Watching the last rays fall on the vast open landscape of the Karoo.

Watching the last rays fall on the vast open landscape of the Karoo.

What a privilege it is to live in this magnificent world and there is nothing like a long road trip to remind us of this.  Driving, for me, soothes the soul and expands the mind.

This month I had the good fortune to drive with my eldest daughter Ellen from Durban on the east coast of Africa to Cape Town on the west coast.  The drive is long. Very very long.  1635km to be exact.  We decided to do it in two 11 hour stretches and stop overnight in a small town (it can barely be called a town) called Colesberg which is somewhere in the middle of a mind blowingly vast and hauntingly beautiful Karoo.

We set off the first morning at 5am and felt the warmth of the sun rise as we headed west with George Ezra’s ‘Budapest’ playing loudly on the radio.   Taking turns with the driving, swapping every three hours, we stopped at every available stop for fuel, coffee, bathrooms and a dash of fresh air.

There is something so magical about road tripping. To steal the words from a text message I had sent to a friend on the trip  ‘Miles and miles of conversations, thoughts, sweet silences and a world so beautiful it takes your breath away.  It is an exquisite reminder of possibilities’.

The rolling green of the Natal hills turn quickly into the vast open dry landscape of the Free State.  Barren in it’s beauty, but beautiful nonetheless.  Endearing towns with quaint churches and golden fields of swaying grasses littered with wild flowers, it’s very openness encourages deep breathing and equally deep thoughts.

By far the majority of the drive is through the Karoo.  One simply cannot express the incredible size of this landscape except to say that probably around 18 hours of a 22 hour trip are on a mind boggingly straight road with nothing but dry, flat desert in every direction.

We made it to our overnight stop at around 4pm.  Time to roll out the yoga mat and stretch out those cramped limbs in the last of the afternoon sunlight.  It is easy to forget how very cold it can get in the desert in winter and as the sun set I took a walk around the charming but stark place we had chosen to rest for the night.   An icy wind blew at me but I stood my ground, determined to take a few shots of this amazing landscape as the day turned its back on us.

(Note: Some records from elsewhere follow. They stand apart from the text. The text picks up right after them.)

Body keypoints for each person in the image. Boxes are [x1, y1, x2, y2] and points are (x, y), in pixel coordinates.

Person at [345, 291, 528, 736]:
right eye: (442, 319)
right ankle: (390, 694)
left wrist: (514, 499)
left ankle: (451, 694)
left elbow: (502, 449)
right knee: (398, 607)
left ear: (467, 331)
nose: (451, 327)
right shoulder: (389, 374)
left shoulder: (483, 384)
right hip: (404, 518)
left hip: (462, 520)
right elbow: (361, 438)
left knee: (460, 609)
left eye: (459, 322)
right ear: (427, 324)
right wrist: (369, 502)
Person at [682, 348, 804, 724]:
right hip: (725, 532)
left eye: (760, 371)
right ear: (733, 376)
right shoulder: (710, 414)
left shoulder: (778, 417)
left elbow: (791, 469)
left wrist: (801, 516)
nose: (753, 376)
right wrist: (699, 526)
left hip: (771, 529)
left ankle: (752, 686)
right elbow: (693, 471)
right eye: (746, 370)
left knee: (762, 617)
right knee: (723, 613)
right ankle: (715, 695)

A hot shower, a warm fire followed by an exceptional dinner of roast lamb and finally a delightfully reassuring heated bed ensured we were well rested for day 2.

Another 5am start.  This one slightly delayed upon finding the car covered in ice.  One does not associate ice and snow with Africa but let me reassure you that the Karoo is cold at this time of year!  Half an hour later and the car finally warmed up and defrosted to the point of being able to see we head out onto that long straight road we had parted ways with just hours before.

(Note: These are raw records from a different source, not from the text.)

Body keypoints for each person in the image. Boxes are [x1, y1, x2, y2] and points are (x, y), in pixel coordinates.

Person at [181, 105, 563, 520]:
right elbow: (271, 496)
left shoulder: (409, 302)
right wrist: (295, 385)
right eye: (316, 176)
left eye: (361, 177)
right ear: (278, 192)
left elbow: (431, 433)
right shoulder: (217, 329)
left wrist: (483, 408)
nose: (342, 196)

There are very few petrol or coffee stops in the Karoo and it was two hours before we found our first cup of coffee. Two hours that had passed mainly in silence with the sun taking it’s time to greet us. A grateful stop for petrol and warm drinks and a driver swap and we set off for many more hours of tarmac, vast open landscapes and easy music for company.

About 2 hours outside of Cape Town we spot the first signs of mountains with snow covered peaks and lush green valleys. A welcome sight for any weary traveller.  A couple of hours of some of the most breathtaking scenery on this sweet earth and one arrives in what can only be described as the most beautiful city in the world.  Cape Town.

This is a trip I would do again in a heartbeat.